O presidente do Tribunal de Justiça de Goiás, Ney teles de Paula, e o presidente da Comissão de Treinamento e Seleção do TJ-GO, Zacarias Neves Coelho, são alvos de uma petição do Conselho Nacional de Justiça (CNJ). A solicitação pela abertura de processo de controle administrativo partiu da promotora de Justiça Marilda Helena dos Santos e aponta o não cumprimento da reserva de vagas para deficientes físicos em concurso para cargos de servidor no tribunal.

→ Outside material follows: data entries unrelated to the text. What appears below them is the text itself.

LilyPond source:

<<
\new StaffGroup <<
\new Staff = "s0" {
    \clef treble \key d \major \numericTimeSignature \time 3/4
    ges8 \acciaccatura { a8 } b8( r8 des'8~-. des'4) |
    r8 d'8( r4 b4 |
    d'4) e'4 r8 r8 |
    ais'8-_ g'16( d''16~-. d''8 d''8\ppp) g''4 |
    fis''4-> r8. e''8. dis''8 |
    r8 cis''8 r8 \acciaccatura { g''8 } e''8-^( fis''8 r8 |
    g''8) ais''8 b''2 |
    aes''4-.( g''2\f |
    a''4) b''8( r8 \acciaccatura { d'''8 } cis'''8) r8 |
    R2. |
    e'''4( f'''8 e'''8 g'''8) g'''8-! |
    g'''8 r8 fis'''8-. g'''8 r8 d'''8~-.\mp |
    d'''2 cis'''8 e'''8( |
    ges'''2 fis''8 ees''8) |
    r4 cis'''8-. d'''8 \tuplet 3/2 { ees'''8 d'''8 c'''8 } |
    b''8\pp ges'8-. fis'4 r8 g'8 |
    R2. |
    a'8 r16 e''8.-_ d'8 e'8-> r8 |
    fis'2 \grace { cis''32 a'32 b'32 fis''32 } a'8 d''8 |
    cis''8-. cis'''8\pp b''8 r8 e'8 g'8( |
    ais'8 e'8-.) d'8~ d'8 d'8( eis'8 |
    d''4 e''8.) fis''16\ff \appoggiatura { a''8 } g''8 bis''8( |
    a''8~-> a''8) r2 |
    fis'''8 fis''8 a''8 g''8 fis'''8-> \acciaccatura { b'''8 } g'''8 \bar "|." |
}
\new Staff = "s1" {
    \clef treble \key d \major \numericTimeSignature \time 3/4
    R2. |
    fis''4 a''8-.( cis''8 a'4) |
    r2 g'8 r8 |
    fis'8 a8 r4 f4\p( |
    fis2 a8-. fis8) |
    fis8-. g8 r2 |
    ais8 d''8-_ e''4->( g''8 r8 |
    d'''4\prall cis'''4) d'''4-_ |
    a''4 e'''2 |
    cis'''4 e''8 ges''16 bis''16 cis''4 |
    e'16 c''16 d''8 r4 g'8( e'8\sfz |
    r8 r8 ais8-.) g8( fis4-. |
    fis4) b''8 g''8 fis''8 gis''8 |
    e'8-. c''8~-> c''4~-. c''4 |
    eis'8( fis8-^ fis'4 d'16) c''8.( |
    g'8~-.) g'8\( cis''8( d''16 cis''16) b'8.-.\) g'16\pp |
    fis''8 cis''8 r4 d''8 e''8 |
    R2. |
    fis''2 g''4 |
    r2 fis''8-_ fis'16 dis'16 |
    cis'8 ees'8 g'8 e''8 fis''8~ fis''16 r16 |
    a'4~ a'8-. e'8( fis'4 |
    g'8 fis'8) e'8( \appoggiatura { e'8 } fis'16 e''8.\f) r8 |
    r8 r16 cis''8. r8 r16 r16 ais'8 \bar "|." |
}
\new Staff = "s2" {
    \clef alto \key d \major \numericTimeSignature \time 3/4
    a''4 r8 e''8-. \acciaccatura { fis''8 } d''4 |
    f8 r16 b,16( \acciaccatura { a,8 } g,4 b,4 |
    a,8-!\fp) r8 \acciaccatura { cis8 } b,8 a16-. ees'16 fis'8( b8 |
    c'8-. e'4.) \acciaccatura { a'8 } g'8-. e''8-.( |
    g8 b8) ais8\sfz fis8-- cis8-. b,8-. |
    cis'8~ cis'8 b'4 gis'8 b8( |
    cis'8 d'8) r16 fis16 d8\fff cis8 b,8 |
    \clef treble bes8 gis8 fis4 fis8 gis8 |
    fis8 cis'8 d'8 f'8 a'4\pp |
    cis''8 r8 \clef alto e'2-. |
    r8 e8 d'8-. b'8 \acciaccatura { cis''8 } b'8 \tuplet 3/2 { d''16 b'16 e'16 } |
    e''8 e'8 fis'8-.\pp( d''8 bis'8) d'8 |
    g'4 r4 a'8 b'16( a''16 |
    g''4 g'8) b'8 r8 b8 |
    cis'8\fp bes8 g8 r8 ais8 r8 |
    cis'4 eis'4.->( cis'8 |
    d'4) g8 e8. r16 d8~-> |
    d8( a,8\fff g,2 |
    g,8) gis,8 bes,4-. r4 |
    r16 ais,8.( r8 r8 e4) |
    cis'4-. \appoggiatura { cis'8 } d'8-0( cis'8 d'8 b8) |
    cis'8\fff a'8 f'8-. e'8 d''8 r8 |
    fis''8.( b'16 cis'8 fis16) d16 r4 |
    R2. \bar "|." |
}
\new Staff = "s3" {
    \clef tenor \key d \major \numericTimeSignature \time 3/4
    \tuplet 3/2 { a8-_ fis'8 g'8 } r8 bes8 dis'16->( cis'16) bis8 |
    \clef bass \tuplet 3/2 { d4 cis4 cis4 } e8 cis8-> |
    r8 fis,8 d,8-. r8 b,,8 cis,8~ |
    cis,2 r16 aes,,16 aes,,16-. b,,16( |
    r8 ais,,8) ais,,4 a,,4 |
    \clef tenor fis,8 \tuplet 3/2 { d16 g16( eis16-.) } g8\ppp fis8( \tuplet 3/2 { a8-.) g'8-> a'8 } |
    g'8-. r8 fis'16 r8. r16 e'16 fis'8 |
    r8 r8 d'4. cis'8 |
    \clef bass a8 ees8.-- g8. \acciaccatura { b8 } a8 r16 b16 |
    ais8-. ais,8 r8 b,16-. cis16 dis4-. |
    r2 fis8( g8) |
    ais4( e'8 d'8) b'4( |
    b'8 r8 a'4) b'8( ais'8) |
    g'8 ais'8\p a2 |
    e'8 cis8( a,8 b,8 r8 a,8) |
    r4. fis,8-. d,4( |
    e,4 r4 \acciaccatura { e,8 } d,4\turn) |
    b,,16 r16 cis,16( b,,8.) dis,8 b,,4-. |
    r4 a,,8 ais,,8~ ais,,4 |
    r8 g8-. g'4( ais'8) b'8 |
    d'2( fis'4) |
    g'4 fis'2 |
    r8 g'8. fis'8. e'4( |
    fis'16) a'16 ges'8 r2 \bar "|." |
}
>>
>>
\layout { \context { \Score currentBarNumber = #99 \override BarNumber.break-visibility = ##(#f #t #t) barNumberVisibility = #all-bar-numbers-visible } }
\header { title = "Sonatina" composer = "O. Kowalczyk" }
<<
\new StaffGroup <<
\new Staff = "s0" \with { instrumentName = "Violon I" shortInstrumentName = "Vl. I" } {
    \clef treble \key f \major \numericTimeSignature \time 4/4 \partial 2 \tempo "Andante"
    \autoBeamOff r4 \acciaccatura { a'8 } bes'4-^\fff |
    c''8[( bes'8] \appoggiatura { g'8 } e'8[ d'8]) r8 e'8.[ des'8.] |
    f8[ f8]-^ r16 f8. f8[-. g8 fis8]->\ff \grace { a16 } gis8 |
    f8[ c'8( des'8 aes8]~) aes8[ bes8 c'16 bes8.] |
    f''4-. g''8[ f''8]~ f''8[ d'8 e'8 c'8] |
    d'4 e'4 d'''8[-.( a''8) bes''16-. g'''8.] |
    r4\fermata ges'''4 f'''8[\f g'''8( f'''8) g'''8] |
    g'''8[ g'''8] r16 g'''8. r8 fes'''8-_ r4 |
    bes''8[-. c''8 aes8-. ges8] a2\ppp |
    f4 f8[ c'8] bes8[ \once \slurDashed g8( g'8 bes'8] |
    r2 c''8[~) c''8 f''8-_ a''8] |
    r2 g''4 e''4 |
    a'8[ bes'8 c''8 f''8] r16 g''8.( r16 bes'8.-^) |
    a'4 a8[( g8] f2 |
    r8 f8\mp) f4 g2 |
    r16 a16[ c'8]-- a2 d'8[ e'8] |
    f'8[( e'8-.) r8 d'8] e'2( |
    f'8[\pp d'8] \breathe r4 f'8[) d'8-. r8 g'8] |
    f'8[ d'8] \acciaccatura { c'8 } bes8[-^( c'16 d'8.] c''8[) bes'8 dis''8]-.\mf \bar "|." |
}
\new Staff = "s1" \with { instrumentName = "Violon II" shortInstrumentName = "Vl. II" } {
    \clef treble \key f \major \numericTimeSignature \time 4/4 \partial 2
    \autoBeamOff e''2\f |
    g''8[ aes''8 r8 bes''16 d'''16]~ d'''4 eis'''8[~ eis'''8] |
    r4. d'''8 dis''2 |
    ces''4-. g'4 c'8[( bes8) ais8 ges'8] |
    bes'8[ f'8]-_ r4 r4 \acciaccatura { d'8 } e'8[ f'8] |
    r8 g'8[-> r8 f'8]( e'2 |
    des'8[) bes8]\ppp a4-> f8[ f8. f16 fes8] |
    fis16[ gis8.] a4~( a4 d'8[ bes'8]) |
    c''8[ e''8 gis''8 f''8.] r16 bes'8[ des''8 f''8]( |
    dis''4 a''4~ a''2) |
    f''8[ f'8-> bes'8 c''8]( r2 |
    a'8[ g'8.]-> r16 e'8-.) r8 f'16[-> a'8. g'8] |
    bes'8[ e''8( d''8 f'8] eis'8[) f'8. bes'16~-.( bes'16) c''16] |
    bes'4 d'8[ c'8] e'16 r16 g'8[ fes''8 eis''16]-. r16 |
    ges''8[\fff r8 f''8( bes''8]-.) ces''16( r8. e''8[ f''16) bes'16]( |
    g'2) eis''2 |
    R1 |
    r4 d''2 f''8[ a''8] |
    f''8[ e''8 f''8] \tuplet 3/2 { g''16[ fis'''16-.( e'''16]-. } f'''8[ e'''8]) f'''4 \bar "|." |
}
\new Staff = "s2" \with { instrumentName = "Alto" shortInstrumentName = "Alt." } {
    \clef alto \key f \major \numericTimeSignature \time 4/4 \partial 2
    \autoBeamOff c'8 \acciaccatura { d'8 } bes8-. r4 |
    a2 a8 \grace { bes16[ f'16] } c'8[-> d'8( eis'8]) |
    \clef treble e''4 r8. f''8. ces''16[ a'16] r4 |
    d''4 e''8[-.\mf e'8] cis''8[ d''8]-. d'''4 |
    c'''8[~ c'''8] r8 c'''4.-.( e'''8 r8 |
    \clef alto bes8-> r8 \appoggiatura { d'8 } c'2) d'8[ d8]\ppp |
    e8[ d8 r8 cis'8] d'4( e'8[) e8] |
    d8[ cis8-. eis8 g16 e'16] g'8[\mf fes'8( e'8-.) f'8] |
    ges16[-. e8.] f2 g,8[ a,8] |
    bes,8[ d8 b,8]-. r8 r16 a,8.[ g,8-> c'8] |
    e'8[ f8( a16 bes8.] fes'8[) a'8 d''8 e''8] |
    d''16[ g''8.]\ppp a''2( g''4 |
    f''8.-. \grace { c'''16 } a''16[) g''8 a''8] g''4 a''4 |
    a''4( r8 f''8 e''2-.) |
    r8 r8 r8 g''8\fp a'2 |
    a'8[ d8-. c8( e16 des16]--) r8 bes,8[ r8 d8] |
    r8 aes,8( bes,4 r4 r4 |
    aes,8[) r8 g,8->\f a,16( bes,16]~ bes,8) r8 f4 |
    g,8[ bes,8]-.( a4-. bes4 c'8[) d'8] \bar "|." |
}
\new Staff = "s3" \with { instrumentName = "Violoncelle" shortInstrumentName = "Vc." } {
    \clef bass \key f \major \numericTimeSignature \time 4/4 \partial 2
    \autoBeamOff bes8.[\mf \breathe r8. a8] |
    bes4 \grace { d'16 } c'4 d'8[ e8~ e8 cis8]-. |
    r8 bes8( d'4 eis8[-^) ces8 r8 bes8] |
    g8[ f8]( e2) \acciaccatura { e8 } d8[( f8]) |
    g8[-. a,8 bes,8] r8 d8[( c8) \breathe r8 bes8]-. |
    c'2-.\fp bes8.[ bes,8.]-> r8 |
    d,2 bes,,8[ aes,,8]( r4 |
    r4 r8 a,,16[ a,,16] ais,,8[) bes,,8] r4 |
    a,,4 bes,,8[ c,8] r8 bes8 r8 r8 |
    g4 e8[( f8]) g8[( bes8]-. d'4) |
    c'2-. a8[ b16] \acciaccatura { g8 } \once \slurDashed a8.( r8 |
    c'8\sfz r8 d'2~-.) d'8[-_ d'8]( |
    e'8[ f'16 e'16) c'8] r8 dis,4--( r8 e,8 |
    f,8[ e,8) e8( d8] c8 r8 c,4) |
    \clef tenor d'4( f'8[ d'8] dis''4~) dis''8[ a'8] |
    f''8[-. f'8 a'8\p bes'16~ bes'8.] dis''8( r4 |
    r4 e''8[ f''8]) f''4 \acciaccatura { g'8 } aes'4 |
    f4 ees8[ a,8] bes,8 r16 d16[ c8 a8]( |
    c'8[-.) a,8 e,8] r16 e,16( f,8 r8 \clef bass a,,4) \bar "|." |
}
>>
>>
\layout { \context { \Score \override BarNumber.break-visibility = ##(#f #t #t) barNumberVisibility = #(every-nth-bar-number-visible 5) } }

A petição refere-se ao Edital nº 01/14, que prevê apenas 3 vagas para deficientes de um total de 474. De acordo coma promotora, esse número de vagas não é condizente com o número solicitado por lei. Marilda Helena solicita no documento a suspensão das provas, marcadas para 19 de outubro deste ano, e retifica que o edital deve reservar, no mínimo, 5% do total de vagas para deficientes.

Com a solicitação encaminhada por Marilda, houve uma alteração no edital que elevou a previsão para 16 vagas, tendo como base a distribuição pelas 13 regiões que o concurso afeta. Porém, a promotora afirma que mesmo com a mudança, a necessidade não foi sanada e ainda existe não observância à legislação.

Marilda exige a previsão de 24 vagas destinadas aos deficientes, considerando o total de vagas.